■ Texto em estudo ■

ALLAH É GRANDE! – 8/1/18

Allah

Com esse grito, o terrorista mata, atropelando ou fuzilando:

  • uma dona de casa de 42 anos que estava saindo do supermercado com as compras da semana;
  • uma moça, recém-casada, que estava indo a um cabeleireiro da vizinhança;
  • o eletricista, a dois meses da aposentadoria, que estava verificando as conexões elétricas dos luminosos de um bar;
  • as irmãs Louis e Erta, 7 e 9 anos que estavam em companhia da tia Helsie;
  • a própria tia Helsie.

Além dessas pessoas, que morreram na hora, ficaram gravemente feridas outras duas pessoas, e mais onze com ferimentos variados. ALLAH É GRANDE, gritou o sujeito, autor do massacre – ALLAH É GRANDE!

Em vista do ocorrido, alguém poderia associar o desagradável fato à grandeza de ALLAH?

Não, não poderia e não deveria.

ALLAH, palavra do Zé Ninguém, não tem nada a ver com o mencionado.

O seu profeta Maomé, instituiu a lei islâmica (sharia) e a guerra aos infiéis, mas isso foi no começo do começo. Instalado o islamismo nos países árabes, em todo o norte da África e até na Espanha, o islamismo “maduro” digamos, se distinguiu pela sua tolerância, evidentíssima, durante os séculos nos quais permaneceu na Espanha.

Um atributo de ALLAH é o de ser compassivo, é o que Zé Ninguém informa.

Um episódio histórico amplamente conhecido no mundo civilizado, trata das nefandezas de um exército de “cruzados” (seria uma ofensa a N. S. Jesus Cristo chamá-los de “cristãos”) que assolaram com ecídios as terras palestinas. O chefe dos exércitos islâmicos, um tal de Saladin (Salah al Din Yusuf) sultão, reconquistou as terras ocupadas pelos cruzados, e, na famosa batalha de Hattin, os derrotou estrondosamente.

■ Amostra dos dados ■
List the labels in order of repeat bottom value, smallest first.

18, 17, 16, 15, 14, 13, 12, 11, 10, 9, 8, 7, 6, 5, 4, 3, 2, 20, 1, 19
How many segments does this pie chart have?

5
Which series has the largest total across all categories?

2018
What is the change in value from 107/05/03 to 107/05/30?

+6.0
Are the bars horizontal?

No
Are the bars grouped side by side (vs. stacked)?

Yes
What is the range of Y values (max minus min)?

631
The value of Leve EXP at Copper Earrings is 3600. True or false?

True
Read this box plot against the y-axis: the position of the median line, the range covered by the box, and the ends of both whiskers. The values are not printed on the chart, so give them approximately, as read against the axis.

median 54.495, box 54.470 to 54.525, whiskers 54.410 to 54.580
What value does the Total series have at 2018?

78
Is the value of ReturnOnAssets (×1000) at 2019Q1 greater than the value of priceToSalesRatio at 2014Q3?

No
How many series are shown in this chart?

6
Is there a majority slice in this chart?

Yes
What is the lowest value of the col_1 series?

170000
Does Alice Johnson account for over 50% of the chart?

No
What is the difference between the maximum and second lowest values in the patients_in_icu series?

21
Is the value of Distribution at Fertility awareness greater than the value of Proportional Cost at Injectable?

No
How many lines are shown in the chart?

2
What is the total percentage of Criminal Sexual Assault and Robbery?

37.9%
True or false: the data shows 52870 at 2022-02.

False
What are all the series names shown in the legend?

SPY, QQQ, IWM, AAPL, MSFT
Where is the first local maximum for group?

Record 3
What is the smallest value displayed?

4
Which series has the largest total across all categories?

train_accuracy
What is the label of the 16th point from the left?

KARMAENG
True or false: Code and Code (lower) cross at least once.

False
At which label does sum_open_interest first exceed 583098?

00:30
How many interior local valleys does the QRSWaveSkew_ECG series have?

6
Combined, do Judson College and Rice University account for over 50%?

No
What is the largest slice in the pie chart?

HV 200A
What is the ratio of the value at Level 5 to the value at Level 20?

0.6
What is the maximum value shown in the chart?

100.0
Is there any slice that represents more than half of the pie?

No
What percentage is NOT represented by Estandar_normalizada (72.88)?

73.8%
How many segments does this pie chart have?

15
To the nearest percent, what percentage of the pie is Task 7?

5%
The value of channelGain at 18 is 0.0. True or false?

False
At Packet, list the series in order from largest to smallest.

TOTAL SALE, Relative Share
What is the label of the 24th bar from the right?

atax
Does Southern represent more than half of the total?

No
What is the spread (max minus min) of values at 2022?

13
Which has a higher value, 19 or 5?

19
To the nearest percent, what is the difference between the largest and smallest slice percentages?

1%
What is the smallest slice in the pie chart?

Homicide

■ Instruções das tarefas ■
• a. Reescreva de forma mais curta o parágrafo do texto em estudo que começa com "O seu profeta Maomé", sem perder os fatos principais.
• b. Devolva sem alterações o trecho do texto em estudo entre "Em vista do" e "Zé Ninguém informa.", inclusive.

■ Respostas em ordem ■
• a. O profeta Maomé instituiu a sharia e a guerra aos infiéis, mas só no começo. Depois de se instalar nos países árabes, em todo o norte da África e até na Espanha, o islamismo "maduro" destacou-se pela tolerância, muito evidente nos séculos em que permaneceu na Espanha.

• b.
Em vista do ocorrido, alguém poderia associar o desagradável fato à grandeza de ALLAH?

Não, não poderia e não deveria.

ALLAH, palavra do Zé Ninguém, não tem nada a ver com o mencionado.

O seu profeta Maomé, instituiu a lei islâmica (sharia) e a guerra aos infiéis, mas isso foi no começo do começo. Instalado o islamismo nos países árabes, em todo o norte da África e até na Espanha, o islamismo “maduro” digamos, se distinguiu pela sua tolerância, evidentíssima, durante os séculos nos quais permaneceu na Espanha.

Um atributo de ALLAH é o de ser compassivo, é o que Zé Ninguém informa.